What hasn't changed: the only part of me alive was the growing hard pearl of fear inside some raw, dark mouth.

Here is what I want to do: write research, write creative projects, publish, and produce books. I want to read, most of all. I want to learn. I want to know more than I do now, I want to understand more than I do now.

Last night with a friend in a dark corner of some busy place. We talked till half-past one. I tried to explain how different our lives were, how different the choices available to us and the options we consider in the daily business of living. I wanted to say: you talk about not compromising and polishing your plans while I have to live without a road map. Do you understand? That is how we are different. You have the luxury to procrastinate; I do not.

You dillydally trying not to make mistakes.

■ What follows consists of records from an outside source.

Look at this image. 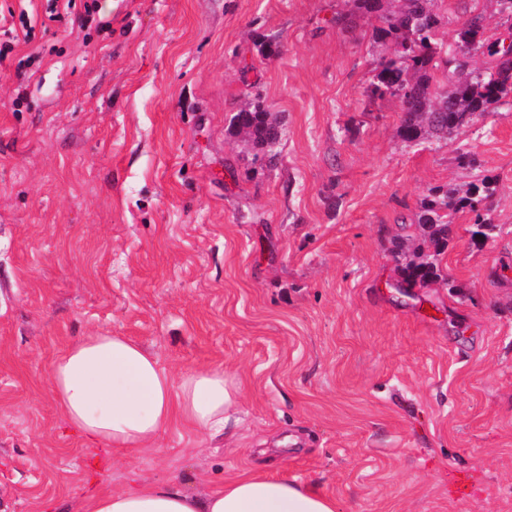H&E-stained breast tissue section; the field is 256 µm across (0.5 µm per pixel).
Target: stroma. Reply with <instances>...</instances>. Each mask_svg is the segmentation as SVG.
<instances>
[{
    "mask_svg": "<svg viewBox=\"0 0 512 512\" xmlns=\"http://www.w3.org/2000/svg\"><path fill=\"white\" fill-rule=\"evenodd\" d=\"M438 10L446 42L476 14L512 36L496 0ZM371 29L353 0H130L108 31L36 25L0 67V512L253 469L336 512H512V95L462 135L405 141L399 101L366 94L392 51ZM257 93L282 126L272 165L229 132ZM480 174L492 238L459 215L447 280L400 291L428 188ZM96 332L176 374L223 365L241 389L225 432L178 424L125 455L84 439L48 368Z\"/></svg>",
    "mask_w": 512,
    "mask_h": 512,
    "instance_id": "stroma-1",
    "label": "stroma"
}]
</instances>
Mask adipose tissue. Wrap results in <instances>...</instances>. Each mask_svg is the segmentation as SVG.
Masks as SVG:
<instances>
[{"mask_svg": "<svg viewBox=\"0 0 512 512\" xmlns=\"http://www.w3.org/2000/svg\"><path fill=\"white\" fill-rule=\"evenodd\" d=\"M53 399L89 440L116 452L156 447L176 422L196 433H223L239 402L223 365L173 375L137 342L108 333L85 336L49 366ZM82 512H336L313 484L258 471L237 475L203 494L142 481L86 496Z\"/></svg>", "mask_w": 512, "mask_h": 512, "instance_id": "adipose-tissue-1", "label": "adipose tissue"}]
</instances>
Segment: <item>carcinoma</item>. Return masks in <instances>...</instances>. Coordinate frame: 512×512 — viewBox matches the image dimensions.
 <instances>
[{
  "mask_svg": "<svg viewBox=\"0 0 512 512\" xmlns=\"http://www.w3.org/2000/svg\"><path fill=\"white\" fill-rule=\"evenodd\" d=\"M439 0H397L389 7L383 0H354L357 10L375 17L371 37L390 43L391 56L373 70L368 86L371 96L396 97L401 104L400 135L417 142L427 134L459 135L474 119L512 94V58H504L489 40L482 16L475 15L457 29L456 49L448 52L437 37L441 24ZM486 59L484 71L475 72L474 57ZM445 79L432 85L434 73ZM230 130L247 138L254 160L272 163L281 138L277 119L270 117L262 96L255 95L230 119ZM496 179L485 176L471 182L463 191L433 186L420 202L417 224L421 241L401 268L400 288L425 287L446 279L441 255L454 217L468 211L474 214L470 234L474 241L492 237L496 225L480 213L479 205L495 192Z\"/></svg>",
  "mask_w": 512,
  "mask_h": 512,
  "instance_id": "obj_1",
  "label": "carcinoma"
}]
</instances>
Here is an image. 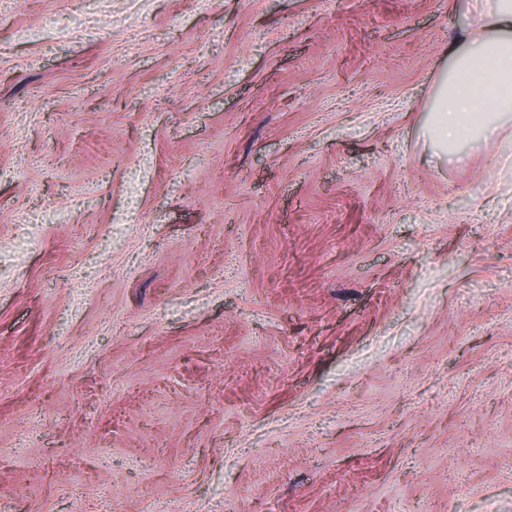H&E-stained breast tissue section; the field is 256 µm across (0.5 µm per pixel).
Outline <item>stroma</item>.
I'll return each instance as SVG.
<instances>
[{"label":"stroma","mask_w":512,"mask_h":512,"mask_svg":"<svg viewBox=\"0 0 512 512\" xmlns=\"http://www.w3.org/2000/svg\"><path fill=\"white\" fill-rule=\"evenodd\" d=\"M465 21L0 0V512H512V122L423 134Z\"/></svg>","instance_id":"stroma-1"}]
</instances>
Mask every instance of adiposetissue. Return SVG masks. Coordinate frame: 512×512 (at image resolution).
I'll list each match as a JSON object with an SVG mask.
<instances>
[{
	"instance_id": "1",
	"label": "adipose tissue",
	"mask_w": 512,
	"mask_h": 512,
	"mask_svg": "<svg viewBox=\"0 0 512 512\" xmlns=\"http://www.w3.org/2000/svg\"><path fill=\"white\" fill-rule=\"evenodd\" d=\"M437 76L424 136L440 153L491 140L512 117V0H471Z\"/></svg>"
}]
</instances>
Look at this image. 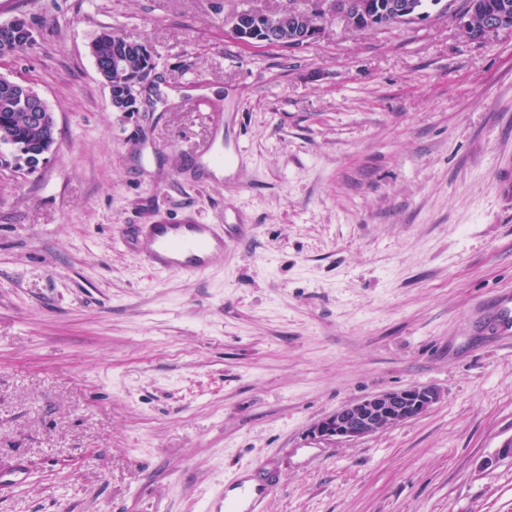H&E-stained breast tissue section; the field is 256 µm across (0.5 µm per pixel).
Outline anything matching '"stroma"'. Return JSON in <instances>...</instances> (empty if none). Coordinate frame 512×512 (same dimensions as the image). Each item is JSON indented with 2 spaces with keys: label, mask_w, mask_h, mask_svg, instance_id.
I'll return each mask as SVG.
<instances>
[{
  "label": "stroma",
  "mask_w": 512,
  "mask_h": 512,
  "mask_svg": "<svg viewBox=\"0 0 512 512\" xmlns=\"http://www.w3.org/2000/svg\"><path fill=\"white\" fill-rule=\"evenodd\" d=\"M287 0H0L33 40L0 75L57 144L0 166V512H222L263 463L266 512H512V31L455 14L305 49L249 47L226 15ZM147 42L140 109L89 52ZM201 88L209 110L182 109ZM221 111L218 179L190 147ZM194 213L224 259L146 267L123 225ZM411 384L423 416L351 442L313 425Z\"/></svg>",
  "instance_id": "1"
}]
</instances>
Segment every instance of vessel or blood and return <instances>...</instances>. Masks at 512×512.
I'll return each instance as SVG.
<instances>
[{
  "label": "vessel or blood",
  "mask_w": 512,
  "mask_h": 512,
  "mask_svg": "<svg viewBox=\"0 0 512 512\" xmlns=\"http://www.w3.org/2000/svg\"><path fill=\"white\" fill-rule=\"evenodd\" d=\"M195 157L206 162L228 165L230 156L216 148L211 139H203L192 148ZM142 262L157 272L175 271L195 277L223 259L228 242L217 224H202L194 217L182 222L164 220L143 224L124 232ZM277 489L276 481L265 474L263 465L246 467L224 483V512H264Z\"/></svg>",
  "instance_id": "b4317fda"
}]
</instances>
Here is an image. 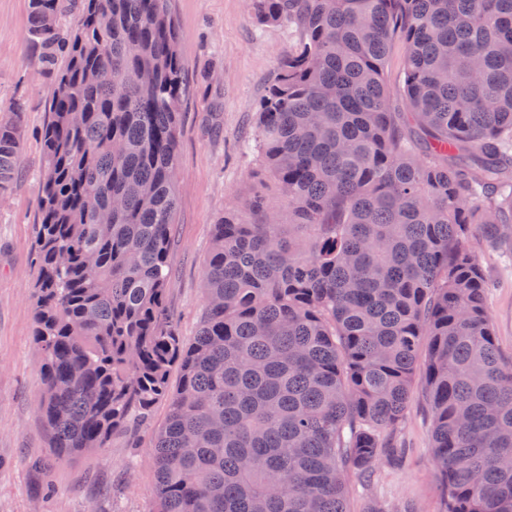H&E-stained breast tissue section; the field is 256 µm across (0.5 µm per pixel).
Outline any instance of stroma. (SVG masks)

When I suggest--unfairly, I suppose, because you aren't ready and we both know it, we both know you will take your sweet time--that you move towards something, you shift until your body becomes a fence and a barrier. You cross your arms, you cross your legs, your feet point at a wall.

When I asked him about his favorite books he said he enjoyed Beckett, whose prose challenged form and language to reveal only illusions of true intimacy. Even at the height of physical pleasure, you/I/we are alone. There is no pain you feel that your body or your mind does not manufacture. The claim that we are together, without doubt, in our separation is laughable in its quaintness, how little comfort the truth brings: we can say nothing but bow our heads in acknowledgement and surrender. We were so alone.

I do not see myself changing my mind. What scares me is the next inevitable adventure into the void. Another bet, another gamble, another game. Another industry, even. Maybe. And yet more risk.